Search code examples
gitmergegit-merge

What happens in git when you merge unrelated histories?


I am dealing with unrelated histories and I know I can force git to merge them by using --allow-unrelated-histories. However, this option is disabled by default. It must be for a reason, and I am having a hard time finding any documentation about what happens when you use that option and why it is disabled by default.

What does this option do exactly and why would I not want to use it?


For example, say I create a new project and the following happens:

I generate two commits and push them to the remote

master        : a -> b
origin/master : a -> b

Then, while I work on more commits, the commits on the remote are modified or replaced (I know this sounds horrible, but it is a very valid workflow when using Gerrit and applying changes to patchsets)

master        : a -> b -> c -> d -> e
origin/master : a'-> b'

What happens if I do git pull --allow-unrelated-histories? What does the tree look like? Does my local branch stack the commits or is there conflict resolution or something else?


Solution

  • Normally, when you do a merge, Git considers three (and only three) points: the two heads and the merge base, which is usually the most recent common ancestor. Those three points are required for a three-way merge, which Git does by basically applying the changes from each side (when computed against the merge base) into a common tree.

• **Activity list**:
**a.** In the git thread above, condense the paragraph beginning "I am dealing with unrelated histories" into a short bulleted list, keeping its main facts.
**b.** Write the next part of the git thread on merging unrelated histories, picking up after its last sentence.
The records stand apart from the git thread above.

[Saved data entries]

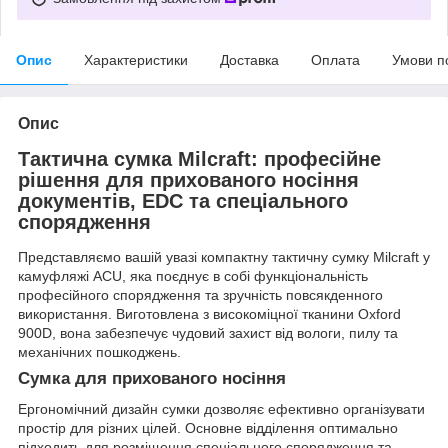
Опис
Характеристики
Доставка
Оплата
Умови п
Опис
Тактична сумка Milcraft: професійне
рішення для прихованого носіння
документів, EDC та спеціального
спорядження
Представляємо вашій увазі компактну тактичну сумку Milcraft у
камуфляжі ACU, яка поєднує в собі функціональність
професійного спорядження та зручність повсякденного
використання. Виготовлена ​​з високоміцної тканини Oxford
900D, вона забезпечує чудовий захист від вологи, пилу та
механічних пошкоджень.
Сумка для прихованого носіння
Ергономічний дизайн сумки дозволяє ефективно організувати
простір для різних цілей. Основне відділення оптимально
підходить для розміщення спеціального спорядження та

• **Answers by item**:
**a.**
- The writer is dealing with unrelated histories.
- Git can be forced to merge them with --allow-unrelated-histories.
- That option is disabled by default, which the writer assumes must be for a reason.
- The writer is struggling to find documentation on what the option does and why it is off by default.

**b.**
    However, when you merge unrelated histories, the common ancestor is the empty tree, so you can end up with a lot of add/add conflicts and general sadness if you try to do this. Usually it's unintentional when this happens and is a mistake, so there's an option to enable this if you do really want it (which you do here).

    The best way to do a merge in this case is to try to merge two identical trees, or at least two trees which differ from each other in the minimal amount possible. If two files are identical (that is, their blobs have the same object ID) in the two heads, Git will trivially merge them by taking that result, so there are by definition no merge conflicts for identical files or identical trees.

    You're likely going to run into the same problem with a rebase, since either rebase applies patches or does merges under the hood, and you're going to run into similar problems either way, so a merge is probably your best choice here.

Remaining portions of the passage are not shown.